Philip founded the order because his marriage represented the reunification of some of Charlemagne's territory. The knights were supposed to be like the Argonauts, Jason's chosen companions during the quest for the fleece, only more Christian (this was 15th century Europe, after all).

The Order of the Golden Fleece consisted of 31 knights. In the late 15th century, The Netherlands and the office of grandmaster of the Order of the Golden Fleece passed by marriage to the Habsburg family. In 1559 the pope granted King Philip II of Spain permission to nominate knights to the order himself. After the War of the Spanish Succession (1701-1714), The Netherlands were ruled by Emperor Charles VI of the Holy Roman Empire, who claimed the headship of the order and celebrated its inauguration in Vienna, Austria, in 1713. King Philip V of Spain disputed this claim and introduced another order in his country, which continued until it was abolished by the Spanish Republic in 1930. The Austrian branch of the Order of the Golden Fleece lasted until the fall of the Habsburg empire in 1918.

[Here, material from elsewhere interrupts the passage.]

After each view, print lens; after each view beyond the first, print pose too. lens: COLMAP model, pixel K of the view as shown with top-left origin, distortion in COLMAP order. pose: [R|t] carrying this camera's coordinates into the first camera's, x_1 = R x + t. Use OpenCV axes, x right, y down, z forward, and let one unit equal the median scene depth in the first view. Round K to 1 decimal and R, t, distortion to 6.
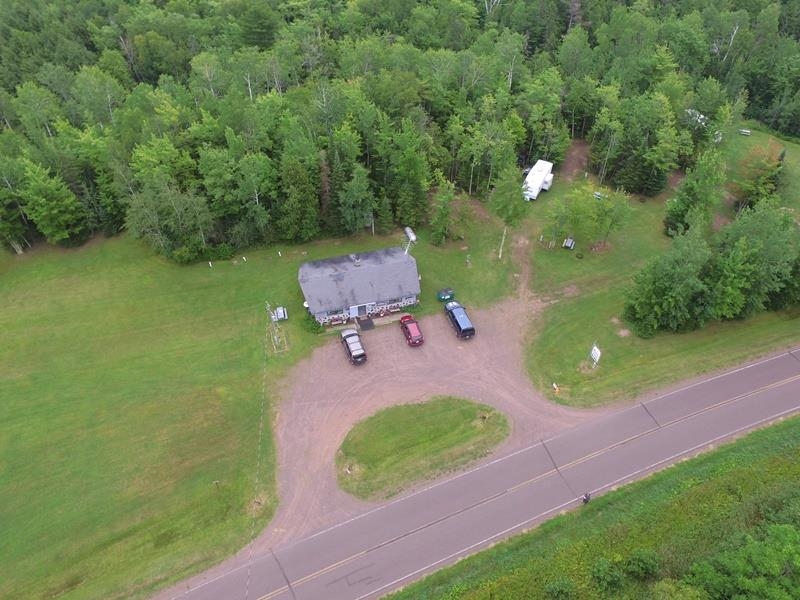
lens RADIAL K [[540.1, 0, 416.0], [0, 540.1, 297.8], [0, 0, 1]] dist [-0.120692, 0.085422]
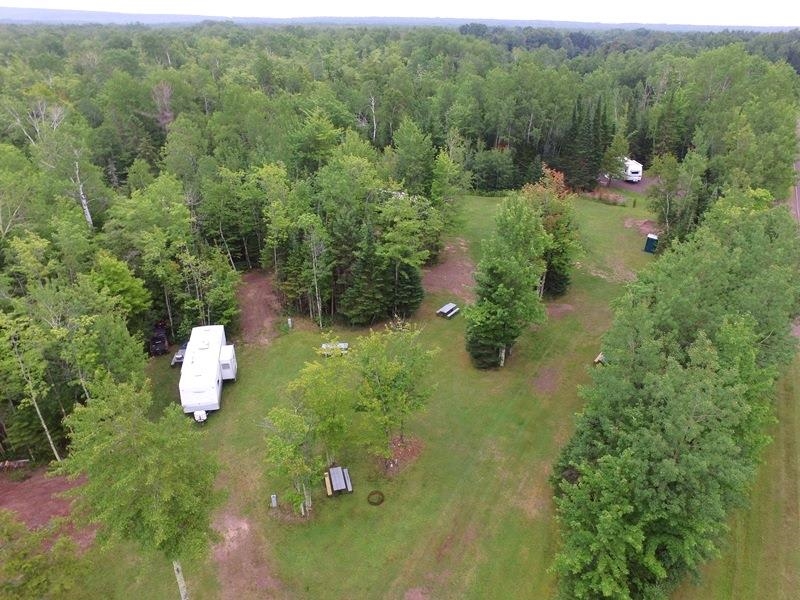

The emblem of the order is a golden fleece suspended from a gold and blue enamelled flint stone emitting flames. The opposite side of the emblem is inscribed with the Latin motto Pretium Laborum non Vile, which means "no mean reward for effort." The emblem is suspended from a red ribbon. The knights of the order also wore an elaborate costume consisting of a robe, mantle, cap, and hood in deep red, purple, gold, and white, with red shoes and stockings.